The Independent Insurance Agents of Virginia (IIAV) is motivated to “redouble its efforts” around hurricane preparedness, particularly as it relates to flood damage, since following Hurricane Harvey’s impact in Texas, according to President and CEO Robert Bradshaw in an emailed statement to Insurance Journal.
Bradshaw said that insurers need to rededicate themselves to educating the public on the risks of flooding as well as coverage options this Atlantic hurricane season, which began on June 1 and ends November 30.
Hurricane Harvey made landfall in Texas late Friday as a Category 4 storm with 130 mph winds, the fiercest hurricane to hit the U.S. in more than a decade, according to reports in the Associated Press. Although it weakened overnight to a Category 1 and eventually to a tropical storm, rainfall from the storm could continue for days with more than 40 inches of water predicted in some communities, the Associated Press reported.
“I can think of no event where the agents and insurance companies don’t learn something,” Bradshaw said regarding IIAV’s continued monitoring of the situation in Texas. “The predominate thing we learned is that areas where citizens believed they were immune from flooding find that is not the case.”
He cited the importance of distinguishing traditional renters insurance from renters flood insurance. Many standard homeowners’ and renters policies don’t cover flood damage, making it an important consideration for insurers and their clients, according to information from the Insurance Information Institute (III).
“We can’t help but listen to the interviews with people in Houston who have no flood insurance,” Bradshaw said. “People react after an event but often forget the message. And for good or bad, it’s been a while since Hurricane Isabel hit Virginia.”

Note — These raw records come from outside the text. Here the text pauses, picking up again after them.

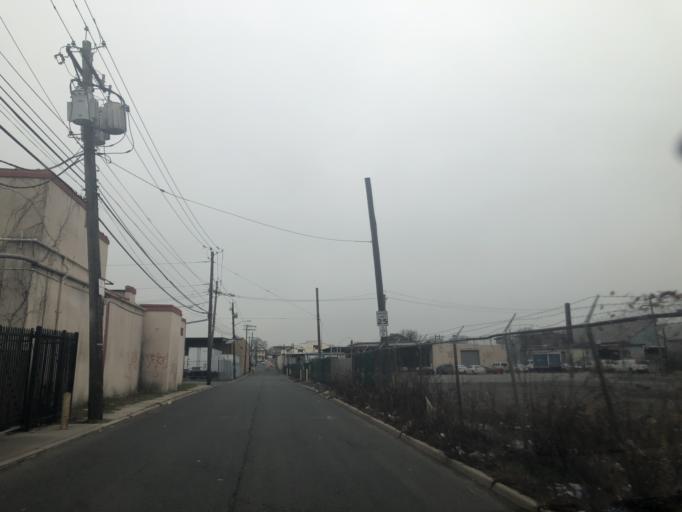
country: US
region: New Jersey
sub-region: Union County
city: Elizabeth
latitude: 40.6736
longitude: -74.1956
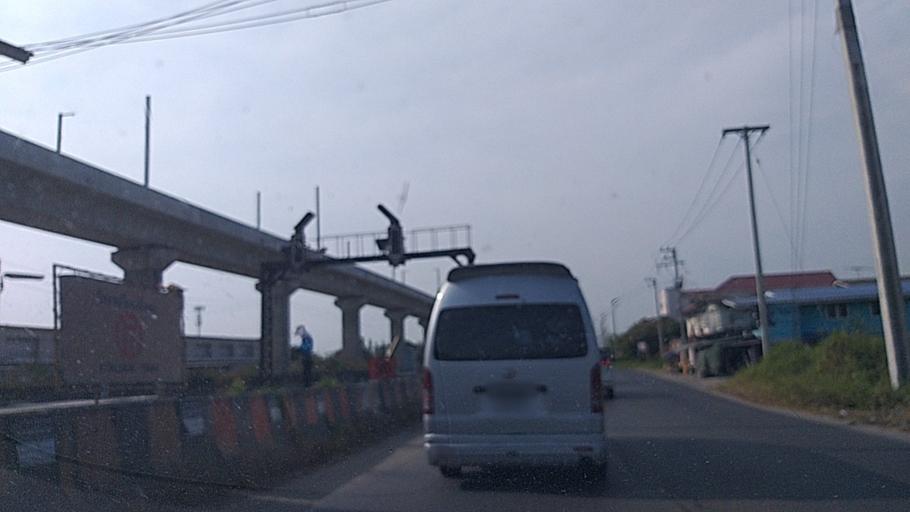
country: TH
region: Phra Nakhon Si Ayutthaya
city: Ban Bang Kadi Pathum Thani
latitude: 13.9857
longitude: 100.6024
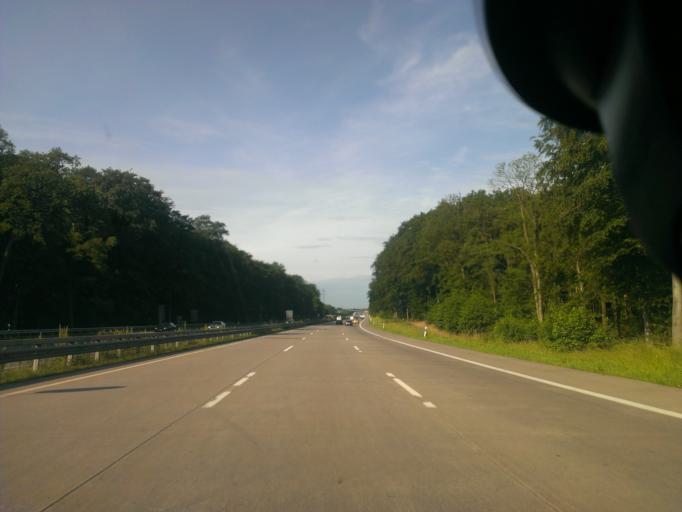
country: DE
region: Schleswig-Holstein
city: Politz
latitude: 53.7769
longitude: 10.4076
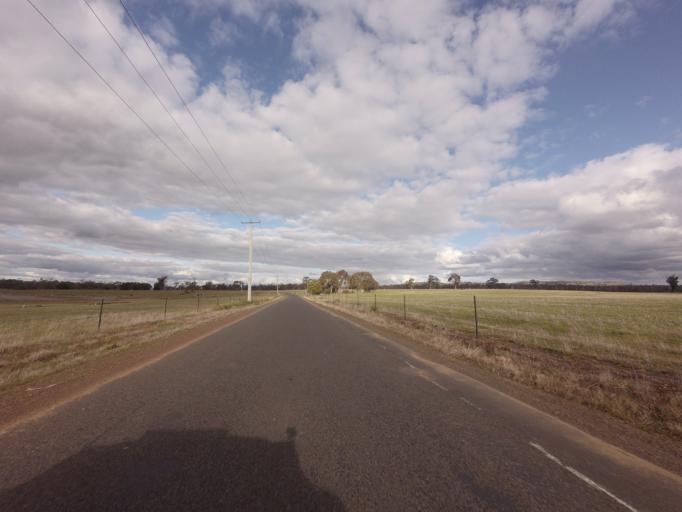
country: AU
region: Tasmania
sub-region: Northern Midlands
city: Evandale
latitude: -41.8644
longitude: 147.2674
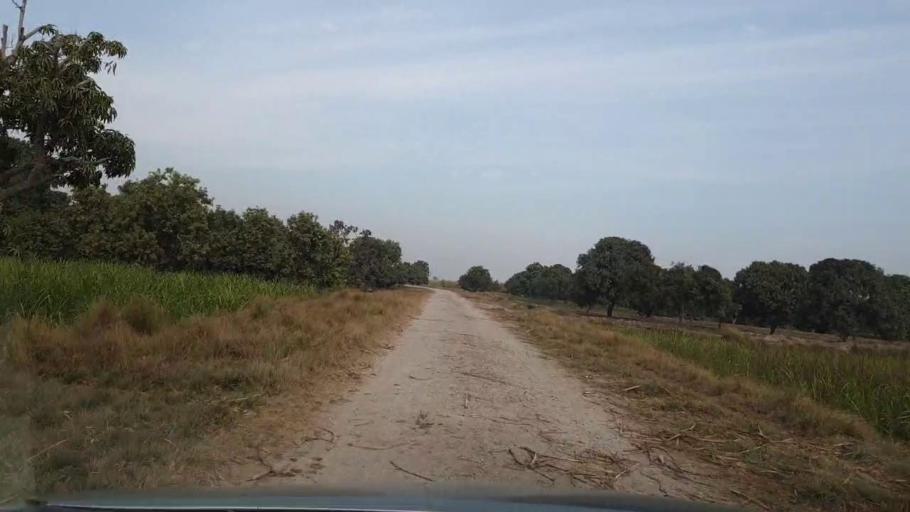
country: PK
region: Sindh
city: Matiari
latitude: 25.5613
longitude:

Last year, flood damage proved to be a large source of claims for insurers in Virginia in the wake of Hurricane Matthew, with Virginia Department of Emergency Management officials saying it was the costliest storm since Hurricane Isabel in 2003.
Indeed, on October 8, 2016, Hurricane Matthew’s rain bands and wind resulted in more than 11 inches of rain in southeastern Virginia. The storm caused flooding and damage in areas of Hampton Roads that typically aren’t impacted by floodwaters, according to an announcement from the Virginia Department of Emergency Management.
Flooding is the nation’s number one natural disaster, with roughly 25 percent of all flood insurance claims filed in low- to moderate-risk areas, according to data from III. Although wind damage from tropical storms and hurricanes is covered under standard homeowners, renters and business insurance policies, flood damage is excluded. Separate flood coverage can be purchased from FEMA’s National Flood Insurance Program and some private insurers, according to III.
“The next eight weeks or so are typically the busiest time for tropical cyclone activity in the Atlantic,” a spokesperson for the Virginia State Corporation Commission said in an email. “It’s a good opportunity for the Bureau [of Insurance] to remind Virginians…of the importance [of] planning ahead for hurricanes and other disasters, including reviewing their insurance coverage.”
A spokesperson for State Farm Insurance said that given Hurricane Matthew’s impact on Virginia last year, it has ramped up its efforts to communicate with residents this year about the importance of being prepared for a storm. State Farm received 3,240 homeowner claims in Virginia from Hurricane Matthew last year, with an additional 1,980 auto claims.
“The number of Virginia residents impacted by Hurricane Matthew serves as a strong reminder of the importance of having appropriate insurance coverage in place,” the spokesperson said, adding that the top three things to discuss with an insurance agent before a storm are appropriate replacement cost coverage, flood insurance and deductibles. “With the start of hurricane season, now is the time for homeowners to talk to their insurance agent before a hurricane hits.”
According to 2012 data, the most recent available data published on III’s website from AIR Worldwide, the estimated value of insured commercial and residential coastal properties vulnerable to hurricanes in Virginia is about $182.3 billion.
With all of this in mind, Virginia Tech experts are advising those on the Atlantic coast and in the Gulf of Mexico to be prepared for potential storms.
“Virginia has not experienced a significant number of hurricanes in the past couple of years, but there is always the exception,” Michael Martin, an extension specialist with Virginia Cooperative Extension focusing in emergency response and preparedness, said in a news release issued by Virginia Tech.
In 2004, Virginia experienced five significant hurricanes, which produced 59 tornadoes, he added. Based on the expectation of near-neutral to weak El Niño conditions and above-average sea surface temperatures, a near-average to slightly-above average Atlantic hurricane season is expected, Stephanie Zick, an assistant professor and tropical meteorologist in Virginia Tech’s College of Natural Resources and Environment, stated in the release.
Zick told Insurance Journal that although peak hurricane season, which is measured in terms of the number of storms that form, is right now through the beginning of September, storms are more likely to impact land later in the season. This has to do with climatology and wind patterns, she explained.
“Just like every hurricane season, it only takes one storm,” she said.